USB devices can't sign. What you do is have a watching only wallet on an online computer. Use that to create an unsigned transaction. Copy the unsigned transaction to your usb drive. Take that to your offline signing machine which has the private keys. Sign the unsigned transaction from the usb drive and copy the signed transaction to the usb drive. Then go back to the online computer and broadcast the signed transaction.
I am no expert on malware/viruses/key loggers, but it would seem to me that this is the only practical risk when using digital media that might expose private keys.
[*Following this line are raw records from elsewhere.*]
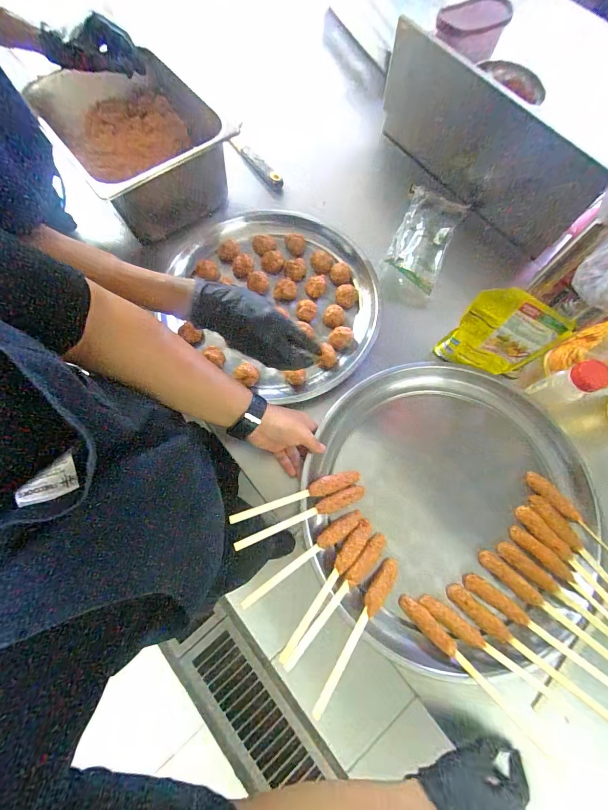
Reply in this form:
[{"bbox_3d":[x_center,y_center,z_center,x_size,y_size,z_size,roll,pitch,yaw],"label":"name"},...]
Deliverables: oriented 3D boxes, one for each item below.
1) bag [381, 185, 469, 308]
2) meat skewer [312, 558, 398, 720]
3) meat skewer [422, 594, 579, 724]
[{"bbox_3d":[0.230,-0.316,0.654,0.113,0.048,0.263,22,73,5],"label":"bag"},{"bbox_3d":[0.072,0.291,0.434,0.021,0.016,0.201,37,59,11],"label":"meat skewer"},{"bbox_3d":[0.249,0.328,0.443,0.199,0.036,0.027,35,75,9],"label":"meat skewer"}]

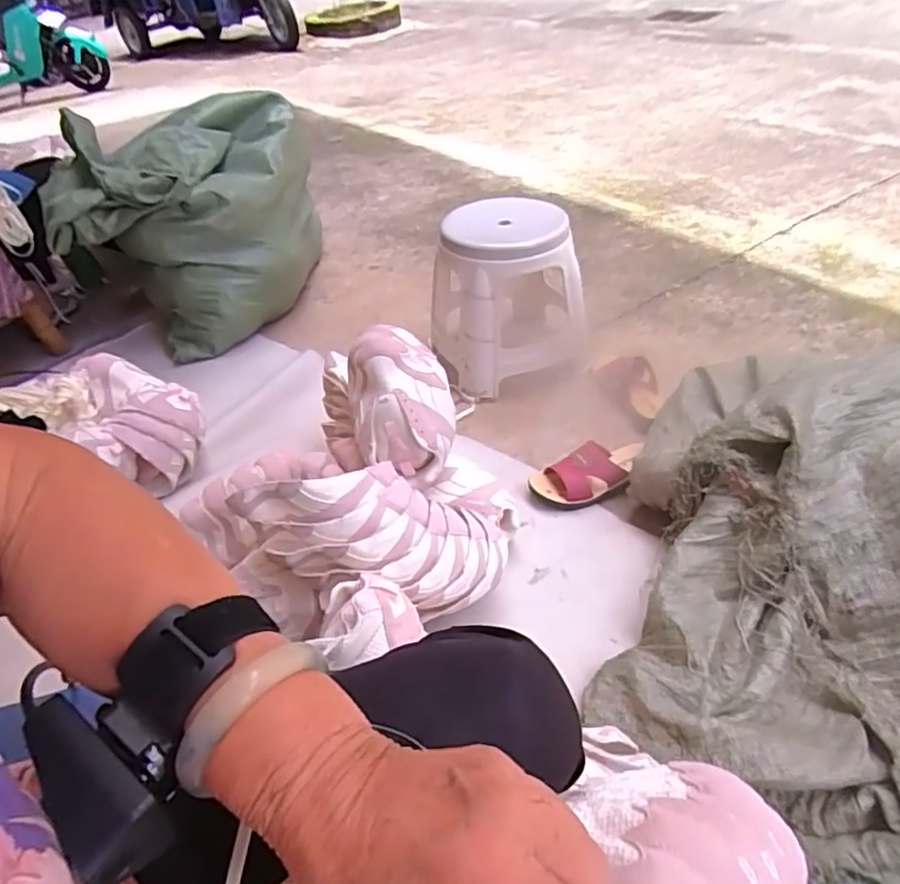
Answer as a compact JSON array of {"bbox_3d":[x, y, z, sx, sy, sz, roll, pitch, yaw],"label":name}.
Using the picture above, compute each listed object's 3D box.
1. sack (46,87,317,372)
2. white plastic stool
[{"bbox_3d":[-0.583,-0.525,1.425,0.475,0.431,0.479,-11,44,0],"label":"sack"},{"bbox_3d":[0.103,-0.286,1.167,0.280,0.297,0.248,-14,44,-4],"label":"white plastic stool"}]

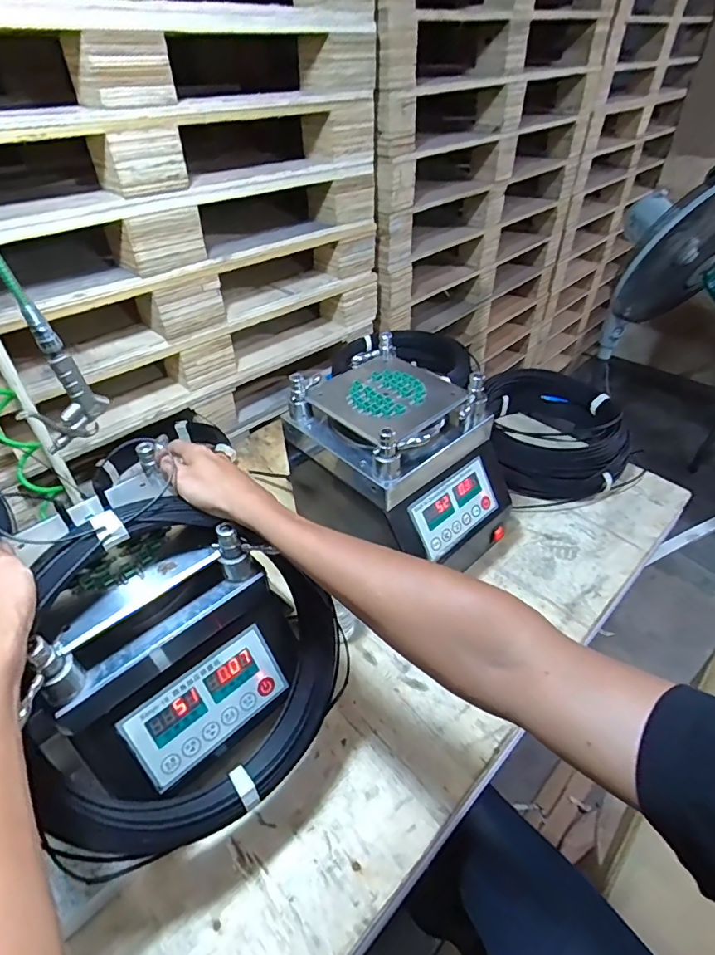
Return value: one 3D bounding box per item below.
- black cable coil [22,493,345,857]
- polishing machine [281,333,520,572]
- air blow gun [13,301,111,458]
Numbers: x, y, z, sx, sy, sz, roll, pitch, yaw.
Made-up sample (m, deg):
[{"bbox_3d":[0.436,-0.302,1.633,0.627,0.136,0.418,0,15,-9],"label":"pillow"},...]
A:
[{"bbox_3d":[-0.172,0.190,0.461,0.056,0.303,0.281,-8,52,61],"label":"black cable coil"},{"bbox_3d":[0.068,-0.014,0.750,0.234,0.272,0.283,-32,51,-29],"label":"polishing machine"},{"bbox_3d":[-0.373,-0.107,0.605,0.023,0.196,0.091,30,51,29],"label":"air blow gun"}]

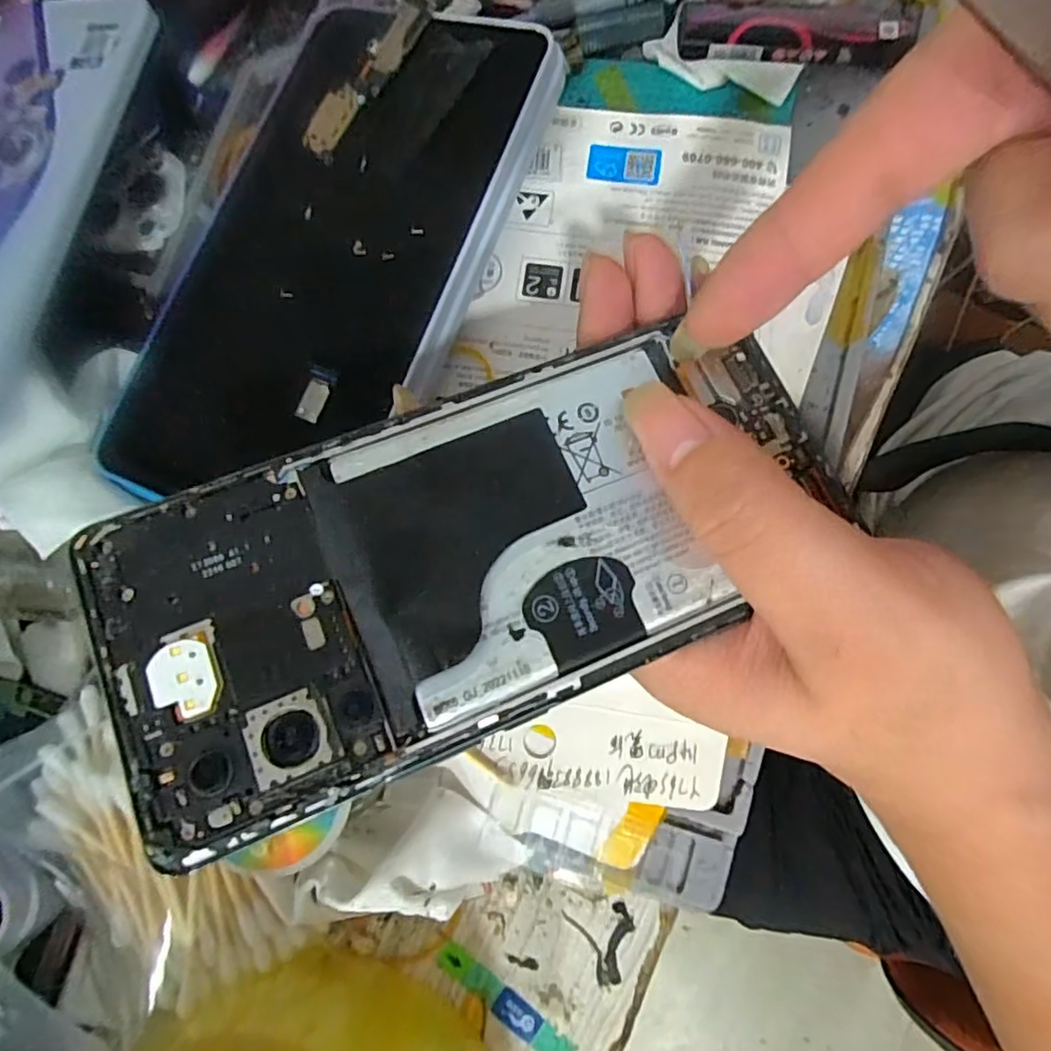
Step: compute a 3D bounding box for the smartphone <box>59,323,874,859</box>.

I seem to remember reading something on the armory site saying this was a remote risk, but a risk never the less?
Yes, there is a remote risk that a virus is smart enough to hop onto your usb drive, steal your wallet and password when you connect to an offline computer, and send all that data to an attacker once returned to the online computer.
There is a way to mitigate that though. Another project:
https://bitcointalk.org/index.php?topic=134833.0 exists where you can actually transfer the necessary data using webcams and QR codes. It encodes the transaction in a qr code and the offline computer uses a webcam to read the qr code from the screen of the online computer to get the unsigned transaction. Then the reverse happens with the signed transaction. I don't think it works with Armory though.
Trezor is a hardware wallet and completely separate from cold storage and air gapping.
I know, but I was wondering, if you had a multisig cold storage with one of those signers on the trezor device you would get the benefit of effective multi-device/multi-sig? i.e. someone would need both the cold storage machine and the trezor device to sign, and the above leakage risk would be mitigated.
Theoretically, I think it is possible. Whether it has been done and how, I don't know.